Anyhoo, I’m sharing several photos of yours truly today. I want to show you a little bit of what an ordinary day looks like for a fourteen year-old feline like moi. I love to explore around Perry’s Point every day, rain or shine, because I’m an excellent watch-cat. These two photos were taken during a misty morning vole hunt.

I spend a lot of time listening for the tiniest of movements in the grass.
No luck this morning. Not even a measly shrew. I’ll try again later.

I happen to have a fondness for ordinary, drama-free days. No pressure, no worries, and oodles of moments I can spend any way I please.

My peeps noticed that I’m doing something new recently. I look for warm spots! Does this mean I’m finding it colder than I used to? Perhaps it goes along with my advancing years. In the photo below, I am in Jennifer’s recently vacated (warm) spot. I’m always stealing it.

May I help you? No, this isn't a guilty look. This is my spot now, so kindly buzz off.

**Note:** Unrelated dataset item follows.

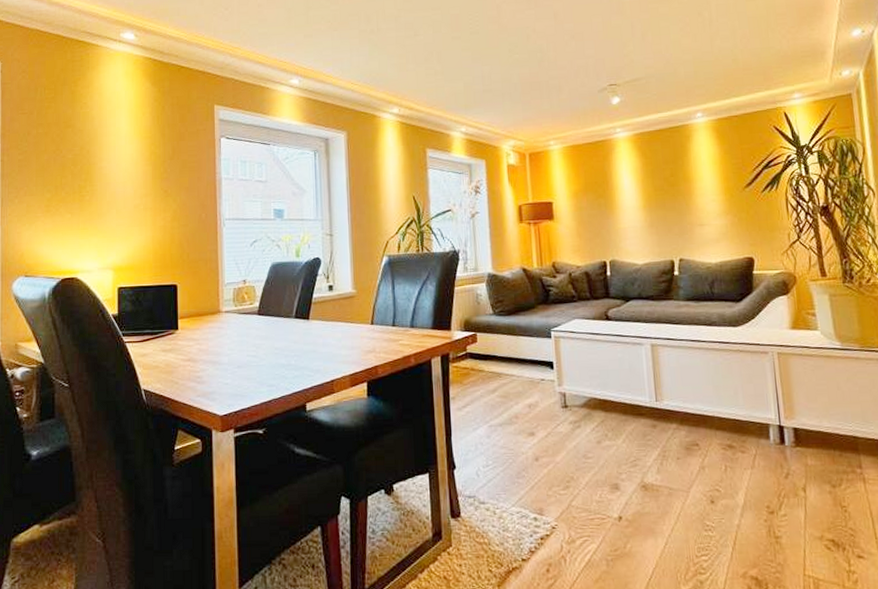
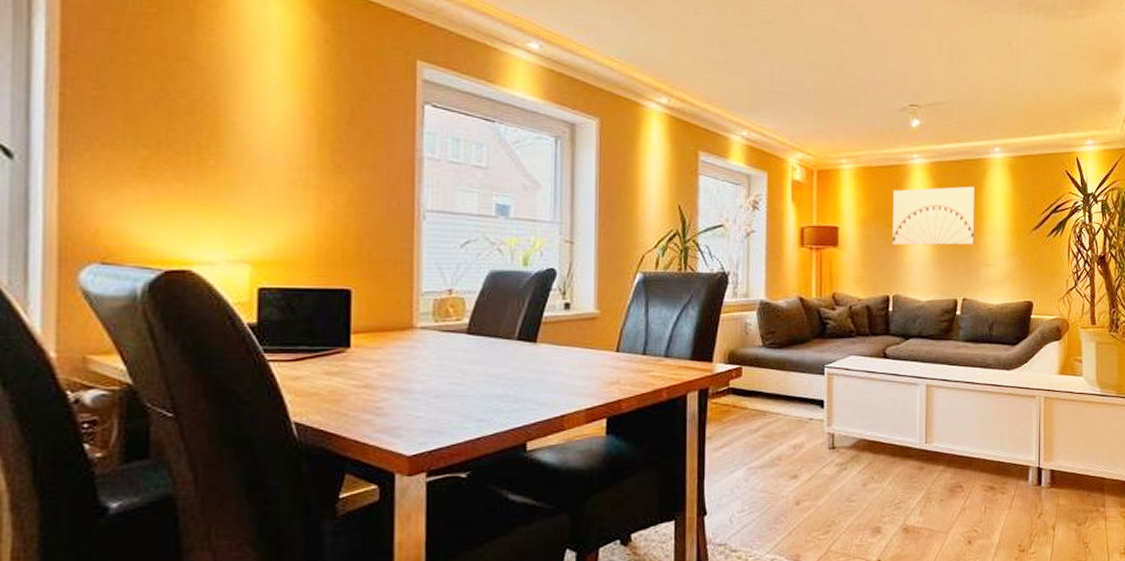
wall art: none [601,151,686,214] -> present [892,186,976,246]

“It has taken awhile, but I certainly do know it now – the most wonderful gift I had, the gift I finally learned to cherish above all else, was the gift of all those perfectly ordinary days.” ~ Katrina Kenison, author of The Gift of an Ordinary Day: A Mother’s Memoir

A little late, but this has been my take on Lens-Artists Photo Challenge 169: The Ordinary

Have a purr-fect week, everyone!
Head bumps and nose kisses, Vivian

A Thankful Heart

Hi, everyone! It’s a wild and windy Thanksgiving weekend with storm surges in my corner of the world, so I thought I’d share a few photos that show weather that is more, shall we say, temperate.

“The unthankful heart
discovers no mercies;
but the thankful heart

will find, in every hour,
some heavenly blessings.”
– Henry Ward Beecher

“I’m grateful for always
this moment, the now,
no matter what form it takes.”
– Eckhart Tolle

Autumn sky

Happy Sunday, all,
and Happy Thanksgiving
to my Canadian friends and followers!